Analysis

The Cost of War That a Superpower Will Bear

America’s fiscal problems are far greater than anything a military cutback can solve.

Can America afford to continue its war effort in Afghanistan? Except for a handful of liberal and libertarian lawmakers, there are few in Congress who have dared raise the possibility of shrinking America’s military presence overseas. The war, however, is increasingly unpopular. An immediate withdrawal could save the federal government several hundreds of billions in spending over the next three years.

With a projected $1.6 trillion shortfall this year and no compromise agreement on long-term deficit reduction yet reached between the two major parties, the need for fiscal restraint is certainly there. But is the Afghan war really a huge burden on the American taxpayer?

The United States are on track to spend $113 billion on military operations in Afghanistan this fiscal year which is some $50 billion less than last year’s interest payments on the national debt but a near 50 percent increase compared to 2009. Including nonmilitary projects, like reconstruction efforts and diplomacy, the country has spent nearly $460 billion in Afghanistan since the invasion of 2001. Next fiscal year, the Pentagon will probably request $107 billion to fund the war.

According to a recent ABC News/Washington Post poll, more than half of Americans believe that the war has not been worth fighting. 73 percent of respondents said that the United States should withdraw a substantial number of troops from the country this summer. President Barack Obama has announced that soldiers will start coming home later this year before a final withdrawal in 2014.

The Washington Post reports that many of the president’s civilian advisors believe the price is too high. The recent killing of terrorist leader Osama bin Laden has only sharpened their doubts about the need for a broad national building mission in Afghanistan compared to far less expensive counterterrorism efforts, such as bombing insurgent targets with unmanned drone aircraft in Pakistan.

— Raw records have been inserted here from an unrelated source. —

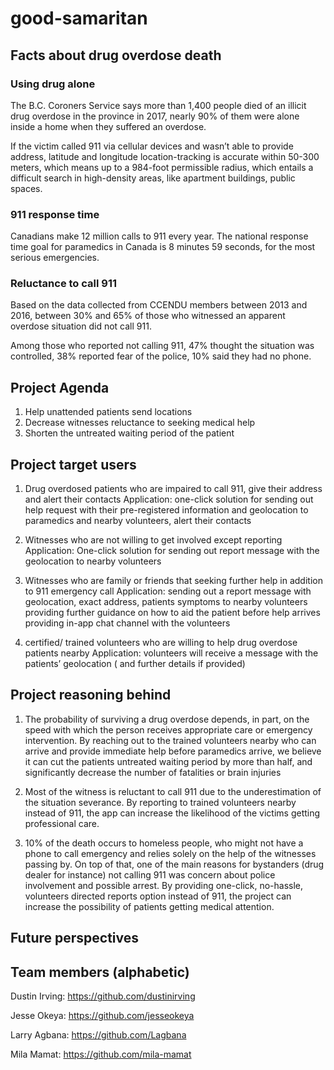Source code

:# good-samaritan



## Facts about drug overdose death

### Using drug alone
The B.C. Coroners Service says more than 1,400 people died of an illicit drug overdose in the province in 2017, nearly 90% of them were alone inside a home when they suffered an overdose. 

If the victim called 911 via cellular devices and wasn’t able to provide address, latitude and longitude location-tracking is accurate within 50-300 meters, which means up to a 984-foot permissible radius, which entails a difficult search in high-density areas, like apartment buildings, public spaces.

### 911 response time 
Canadians make 12 million calls to 911 every year. The national response time goal for paramedics in Canada is 8 minutes 59 seconds, for the most serious emergencies. 

### Reluctance to call 911
Based on the data collected from CCENDU members between 2013 and 2016, between 30% and 65% of those who witnessed an apparent overdose situation did not call 911. 

Among those who reported not calling 911, 47% thought the situation was controlled, 38% reported fear of the police, 10% said they had no phone. 

## Project Agenda

1. Help unattended patients send locations
2. Decrease witnesses reluctance to seeking medical help 
3. Shorten the untreated waiting period of the patient


## Project target users
1. Drug overdosed patients who are impaired to call 911, give their address and alert their contacts 
   Application: one-click solution for sending out help request with their pre-registered information and geolocation to paramedics and nearby volunteers, alert their contacts

2. Witnesses who are not willing to get involved except reporting 
  Application: One-click solution for sending out report message with the geolocation to nearby volunteers 

3. Witnesses who are family or friends that seeking further help in addition to 911 emergency call
   Application: 
sending out a report message with geolocation, exact address, patients symptoms to nearby volunteers
providing further guidance on how to aid the patient before help arrives
providing in-app chat channel with the volunteers 

4. certified/ trained volunteers who are willing to help drug overdose patients nearby
   Application: volunteers will receive a message with the patients’ geolocation ( and further details if provided) 


## Project reasoning behind 

1. The probability of surviving a drug overdose depends, in part, on the speed with which the person receives appropriate care or emergency intervention. 
By reaching out to the trained volunteers nearby who can arrive and provide immediate help before paramedics arrive, we believe it can cut the patients untreated waiting period by more than half, and significantly decrease the number of fatalities or brain injuries 

2. Most of the witness is reluctant to call 911 due to the underestimation of the situation severance. By reporting to trained volunteers nearby instead of 911, the app can increase the likelihood of the victims getting professional care. 

3. 10% of the death occurs to homeless people, who might not have a phone to call emergency and relies solely on the help of the witnesses passing by. 
On top of that, one of the main reasons for bystanders (drug dealer for instance) not calling 911 was concern about police involvement and possible arrest.
By providing one-click, no-hassle, volunteers directed reports option instead of 911, the project can increase the possibility of patients getting medical attention. 



## Future perspectives   




## Team members (alphabetic)

Dustin Irving: https://github.com/dustinirving

Jesse Okeya: https://github.com/jesseokeya

Larry Agbana: https://github.com/Lagbana

Mila Mamat: https://github.com/mila-mamat

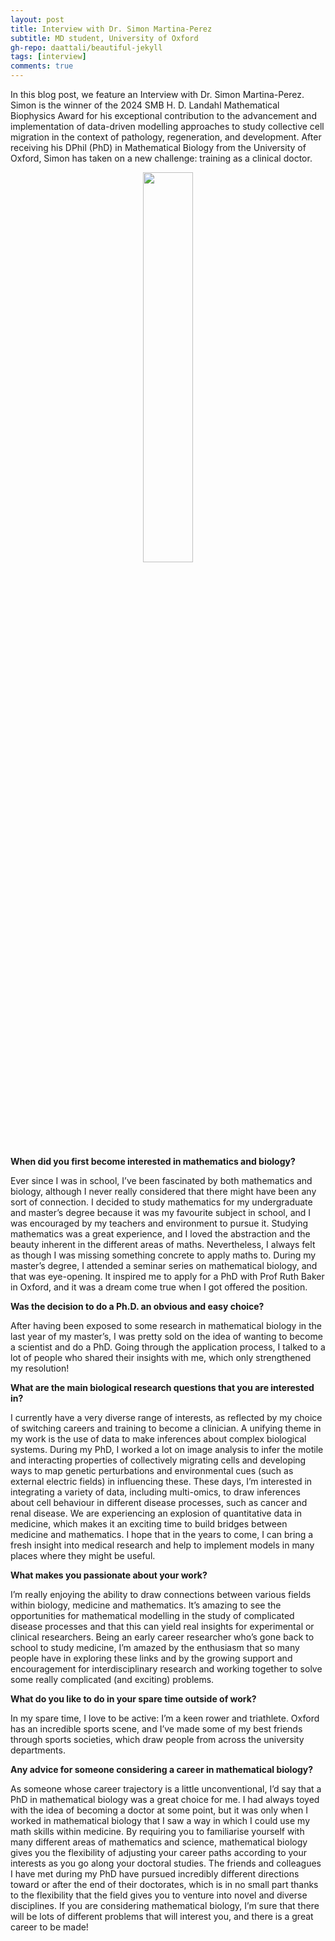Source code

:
 ```yaml
---
layout: post
title: Interview with Dr. Simon Martina-Perez
subtitle: MD student, University of Oxford
gh-repo: daattali/beautiful-jekyll
tags: [interview]
comments: true
---
```


In this blog post, we feature an Interview with Dr. Simon Martina-Perez. Simon is the winner of the 2024 SMB H. D. Landahl Mathematical Biophysics Award for his exceptional contribution to the advancement and implementation of data-driven modelling approaches to study collective cell migration in the context of pathology, regeneration, and development. After receiving his DPhil (PhD) in Mathematical Biology from the University of Oxford, Simon has taken on a new challenge: training as a clinical doctor. 


<!--<p align="center"><img src="/uploads/blog_images/martinson/martinson.jpg" alt="" style="display: block; margin-left: auto; margin-right: auto; width: 60%;" /></p>-->
<!--<p align="center"><i>Hannah (middle) with Veronica Ciocanel (left) and Anna Nelson (right) at SMB 2023</i></p>-->

<p align="center"><img src="/uploads/blog_images/martina_perez/Simon_Blog.jpg" alt="" style="display: block; margin-left: auto; margin-right: auto; width: 40%;" /></p>
<!--<p align="center"><i>Photo credit: Duncan Martinson</i></p>-->

**When did you first become interested in mathematics and biology?**

Ever since I was in school, I’ve been fascinated by both mathematics and biology, although I never really considered that there might have been any sort of connection. I decided to study mathematics for my undergraduate and master’s degree because it was my favourite subject in school, and I was encouraged by my teachers and environment to pursue it. Studying mathematics was a great experience, and I loved the abstraction and the beauty inherent in the different areas of maths. Nevertheless, I always felt as though I was missing something concrete to apply maths to. During my master’s degree, I attended a seminar series on mathematical biology, and that was eye-opening. It inspired me to apply for a PhD with Prof Ruth Baker in Oxford, and it was a dream come true when I got offered the position.


**Was the decision to do a Ph.D. an obvious and easy choice?**

After having been exposed to some research in mathematical biology in the last year of my master’s, I was pretty sold on the idea of wanting to become a scientist and do a PhD. Going through the application process, I talked to a lot of people who shared their insights with me, which only strengthened my resolution!

**What are the main biological research questions that you are interested in?**

I currently have a very diverse range of interests, as reflected by my choice of switching careers and training to become a clinician. A unifying theme in my work is the use of data to make inferences about complex biological systems. During my PhD, I worked a lot on image analysis to infer the motile and interacting properties of collectively migrating cells and developing ways to map genetic perturbations and environmental cues (such as external electric fields) in influencing these. These days, I’m interested in integrating a variety of data, including multi-omics, to draw inferences about cell behaviour in different disease processes, such as cancer and renal disease. We are experiencing an explosion of quantitative data in medicine, which makes it an exciting time to build bridges between medicine and mathematics. I hope that in the years to come, I can bring a fresh insight into medical research and help to implement models in many places where they might be useful. 

**What makes you passionate about your work?**

I’m really enjoying the ability to draw connections between various fields within biology, medicine and mathematics. It’s amazing to see the opportunities for mathematical modelling in the study of complicated disease processes and that this can yield real insights for experimental or clinical researchers. Being an early career researcher who’s gone back to school to study medicine, I’m amazed by the enthusiasm that so many people have in exploring these links and by the growing support and encouragement for interdisciplinary research and working together to solve some really complicated (and exciting) problems.

**What do you like to do in your spare time outside of work?**

In my spare time, I love to be active: I’m a keen rower and triathlete. Oxford has an incredible sports scene, and I’ve made some of my best friends through sports societies, which draw people from across the university departments.

**Any advice for someone considering a career in mathematical biology?**

As someone whose career trajectory is a little unconventional, I’d say that a PhD in mathematical biology was a great choice for me. I had always toyed with the idea of becoming a doctor at some point, but it was only when I worked in mathematical biology that I saw a way in which I could use my math skills within medicine. By requiring you to familiarise yourself with many different areas of mathematics and science, mathematical biology gives you the flexibility of adjusting your career paths according to your interests as you go along your doctoral studies. The friends and colleagues I have met during my PhD have pursued incredibly different directions toward or after the end of their doctorates, which is in no small part thanks to the flexibility that the field gives you to venture into novel and diverse disciplines. If you are considering mathematical biology, I’m sure that there will be lots of different problems that will interest you, and there is a great career to be made!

Justifying the huge expense of the war, defense secretary Robert Gates urged skeptics to wonder, “what’s the cost of failure? We’ve invested a huge amount of money here,” he told ABC News earlier this month, and many hundreds of American lives were lost. “Congress is almost always impatient,” Gates admitted but he cautioned legislators against short-term thinking. An Afghanistan without a foreign troop presence could once again succumb to religious fanaticism and export terrorism as it did before 2001.

Gates has worked to rein in American defense spending, identifying more than $400 billion in possible cuts over the next decade, but warned against “steep and unwise reductions in defense” even if economic times are tough. Although the military’s budget has increased exponentially since September 11, 2001, from $291 to almost $700 billion, the War on Terror alone has not caused the spike.

If operations in Afghanistan and Iraq were to come to an end, total defense outlays would be reduced by roughly one fifth. The Pentagon would still be spending hundreds of billions of dollars on pay and benefits and housing for personnel as well as operations, maintenance and procurement though.

One of the main drivers of the department’s ballooning budget projections are mounting health-care costs. The military spent $19 billion on health care for servicemen and veterans in 2001. That is up to more than $52 billion for fiscal year 2012.

Gates has proposed “modest increases” to the fees that soldiers and their families pay into their health-care plans to offset the rising costs. He told the Senate earlier this year that the current arrangement, “one in which fees have not increased for fifteen years, is simply unsustainable.” If it remains unchanged, “the Defense Department risks the fate of other corporate and government bureaucracies that were ultimately crippled by personnel costs — in particular, their retiree benefit packages.”

Pensions, indeed, are a huge financial burden on the country. Social Security and Medicare, which finances health care for retirees, cost more than $1.1 trillion last year. Their costs are projected to skyrocket in years to come. Medicare, if left unchanged, could run out of money by 2024. It is this imminent entitlement crisis and the growing national debt associated with it that should concern lawmakers. Admiral Michael Mullen, the senior American military officer, even identified the nation’s mounting debt burden as its single greatest national security threat.

Isolationism is not the answer to America’s fiscal problems. Without a military, the government would still be spending $1 trillion more than it takes in in revenue. Simply abandoning Afghanistan, as Secretary Gates pointed out, would be foolish if not dangerous — and a terrible investment decision.